Many Indian people have their own knee-jerk reflex perceptions of what white people are like, thus both groups face major hurdles in learning to know each other.

No group of people is immune from this malady.  An Indian couple on a reserve in Eastern Canada adopted a black child.  The band council passed a resolution denying this child membership in the band and the privileges that would go with it.  A Christian Indian lady of my acquaintance says that her mother, who is of 1/8 white ancestry, is known as “White Woman” on the reserve.

The same symptoms are manifested, though to a slightly lesser degree in Canada, in the way whites perceive black people and the way black people perceive white people.  I recall an incident while we were living in Montréal and worshipping in a small mission congregation.  One Sunday morning a young black man stepped into church, saw only white people and immediately became very nervous.  I went to speak to him and invited him to join us, but he looked at our literature rack and seized upon that as an excuse, saying he had only come to get some information and he would come back another time.  He never did.  I have often kicked myself for my slow thinking, for there was a black lady seated on the side of the church that was not visible from the doorway.  Would it have made a difference if I had quickly called Esperanza and asked her to help this young man feel at home?

How would I have reacted if the tables were turned and I was the only white person walking into a church full of black people?  I would like to think that while I may not be totally cured of pigment triggered cognitive dysfunction (it seems to be a congenital disorder in most of us), I have had enough experience in being around black (and other non-white) people that I would not immediately panic and run for the nearest exit.

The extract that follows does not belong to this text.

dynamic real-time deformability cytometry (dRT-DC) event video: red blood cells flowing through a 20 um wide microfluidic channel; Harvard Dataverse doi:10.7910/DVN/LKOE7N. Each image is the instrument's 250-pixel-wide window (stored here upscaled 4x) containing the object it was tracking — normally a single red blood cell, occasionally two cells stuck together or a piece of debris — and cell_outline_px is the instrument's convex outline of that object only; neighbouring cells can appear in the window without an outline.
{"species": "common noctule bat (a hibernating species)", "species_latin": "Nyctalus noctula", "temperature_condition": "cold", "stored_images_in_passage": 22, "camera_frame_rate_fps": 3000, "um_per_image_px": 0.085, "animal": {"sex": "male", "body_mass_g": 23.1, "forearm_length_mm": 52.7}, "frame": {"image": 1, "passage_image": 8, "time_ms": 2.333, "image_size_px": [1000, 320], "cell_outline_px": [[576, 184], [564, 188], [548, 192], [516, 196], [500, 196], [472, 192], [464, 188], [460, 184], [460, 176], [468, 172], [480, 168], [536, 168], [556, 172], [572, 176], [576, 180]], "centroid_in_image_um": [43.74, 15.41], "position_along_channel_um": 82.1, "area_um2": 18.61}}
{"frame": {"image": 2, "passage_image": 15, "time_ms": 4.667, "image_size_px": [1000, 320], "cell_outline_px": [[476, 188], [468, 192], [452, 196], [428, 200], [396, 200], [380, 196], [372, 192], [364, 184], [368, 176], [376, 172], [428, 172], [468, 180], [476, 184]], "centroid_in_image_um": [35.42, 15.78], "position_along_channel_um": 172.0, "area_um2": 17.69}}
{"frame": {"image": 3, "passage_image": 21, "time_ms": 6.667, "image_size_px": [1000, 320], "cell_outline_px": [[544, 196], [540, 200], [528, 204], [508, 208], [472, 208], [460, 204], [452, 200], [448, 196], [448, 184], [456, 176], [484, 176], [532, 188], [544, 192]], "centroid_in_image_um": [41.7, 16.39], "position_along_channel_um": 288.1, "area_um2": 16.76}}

We might like to think that a disorder such as pigment triggered cognitive dysfunction could not exist among Christian people.  Yet I observed in Montréal that most evangelical denominations had separate congregations for blacks and whites.  There were only a handful of congregations where black and white people seemed able to worship together.  No one seemed to have a valid reason why it didn’t work in other denominations.  I would suggest that it is due to the undiagnosed presence of pigment triggered cognitive dysfunction.

The first step toward being cured of pigment triggered cognitive dysfunction is to admit that one has it.  This is pretty hard on our pride, for we like to think of ourselves as warmhearted, magnanimous people without a trace of prejudice.  But how do we react when we meet someone of another skin colour?  What if we meet a whole group of people of that colour?  Or do we perhaps do our best to avoid such a situation?

We can avoid any but the briefest contact with people of another skin colour and convince ourselves that we are entirely free of such a thing as pigment triggered cognitive dysfunction.  That is self-deception.  I don’t know of any other cure but to spend time with people who look different that we are and discover that they really aren’t very different after all.